I am having a very busy life these days. Another month has passed at BDS and I didnt realised it till this time. There is a lot of work pressure here and so time flies…
I am not even finding time to check my personal emails before the weekend. My day starts at 05:00 when I get up and ends at around 23:00 when I sleep. I normally come back from work at around 20:00
Highlights of the last month
- New name for BBC Broadcast
Since the parent company of BDS , BBC Broadcast is no longer a part of the BBC group it has to change its name to remove the words BBC from it. The new name was decided to be RedBee Media Ltd.

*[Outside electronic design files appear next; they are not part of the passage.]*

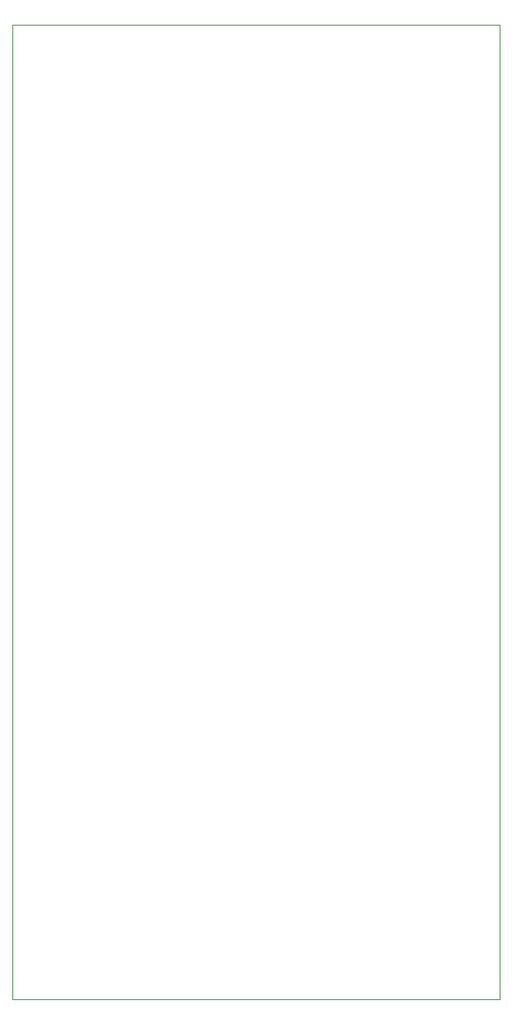
<source format=gm1>
%TF.GenerationSoftware,KiCad,Pcbnew,9.0.4*%
%TF.CreationDate,2025-09-21T10:52:26+02:00*%
%TF.ProjectId,Spoke,53706f6b-652e-46b6-9963-61645f706362,2.0*%
%TF.SameCoordinates,PX5f5e100PY5f5e100*%
%TF.FileFunction,Profile,NP*%
%FSLAX46Y46*%
G04 Gerber Fmt 4.6, Leading zero omitted, Abs format (unit mm)*
G04 Created by KiCad (PCBNEW 9.0.4) date 2025-09-21 10:52:26*
%MOMM*%
%LPD*%
G01*
G04 APERTURE LIST*
%TA.AperFunction,Profile*%
%ADD10C,0.100000*%
%TD*%
G04 APERTURE END LIST*
D10*
X-25000000Y50000000D02*
X25000000Y50000000D01*
X25000000Y-50000000D01*
X-25000000Y-50000000D01*
X-25000000Y50000000D01*
M02*

</source>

- Changes in network and A bit of History
Looking at the ongoing problems with our network which is flat and depends on badly configured and dying HP Procurve switches, it was decided to move to a properly designed network around Foundry switches and Cisco Pix Firewall. All this happened and the design finalized before I joined BDS. The new network is supposed to have two fast Foundry switches acting as a CORE which will house all the servers connected through CAT6 cables and four Foundry Edgetron switches acting as EDGE switches connected through Gigabit links to core and meant to house the desktops. Almost all end user desktops except the IT team use Wyse Terminals (dumb terminals based on Linux and Windows) using Citrix metaframe and Windows Terminal Servers. So the emphasis is on fast network. All the cables are either CAT 5e or CAT6.

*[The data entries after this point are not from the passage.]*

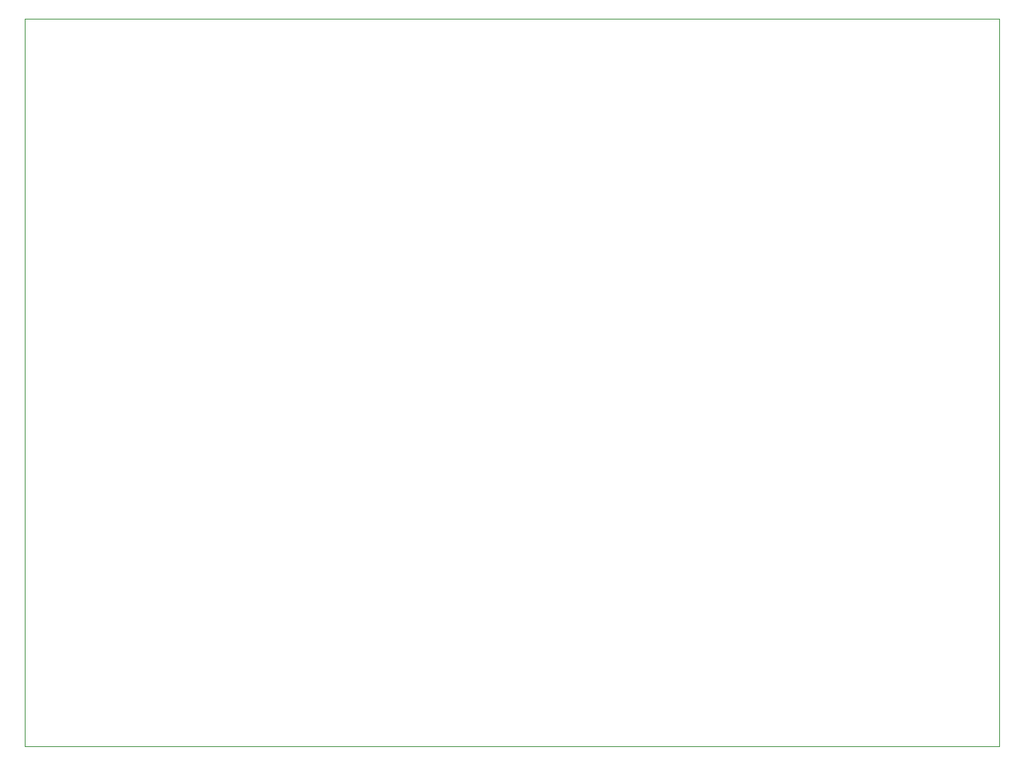
<source format=gbr>
%TF.GenerationSoftware,KiCad,Pcbnew,(6.0.5)*%
%TF.CreationDate,2025-02-02T15:21:23-05:00*%
%TF.ProjectId,tag_Heiserman,7461675f-4865-4697-9365-726d616e2e6b,rev?*%
%TF.SameCoordinates,Original*%
%TF.FileFunction,Profile,NP*%
%FSLAX46Y46*%
G04 Gerber Fmt 4.6, Leading zero omitted, Abs format (unit mm)*
G04 Created by KiCad (PCBNEW (6.0.5)) date 2025-02-02 15:21:23*
%MOMM*%
%LPD*%
G01*
G04 APERTURE LIST*
%TA.AperFunction,Profile*%
%ADD10C,0.100000*%
%TD*%
G04 APERTURE END LIST*
D10*
X78359000Y-72999600D02*
X188264800Y-72999600D01*
X188264800Y-72999600D02*
X188264800Y-155168600D01*
X188264800Y-155168600D02*
X78359000Y-155168600D01*
X78359000Y-155168600D02*
X78359000Y-72999600D01*
M02*

</source>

The stuff was delivered quite recently and a consultant was hired to configured the Cisco Pix firewalls. He configured the firealls but as per the plan the firewalls cannot be replaced till the entire network is moved to the new switches and cables. And guess what.. there was no one who has configured switches before. So I volunteered to do this massive task. Took four foundries (EdgeIron 4802CF), connected to them one by one and configured the switches with one VLAN for desktops as these were the lighter switches meant to be EDGE and connected to the two Foundry FastIron switches meant to be the CORE. Next step I took the two CORE switches and then configured various VLANs. All this I had done for the first time and it was so simple. Just by reading the documentations. I can configure the Foundries now
What happened today?
Today we laid out cables and migrated the Cisco 2600 router (which will eventually be removed as the CORE foundries are layer 3 switches supporting VRRP), the old Pix Firewalls, the Edge switches and the Citrix servers. So most of the office is now running on new network. Only Linux servers and some windows servers are left out for tommorow.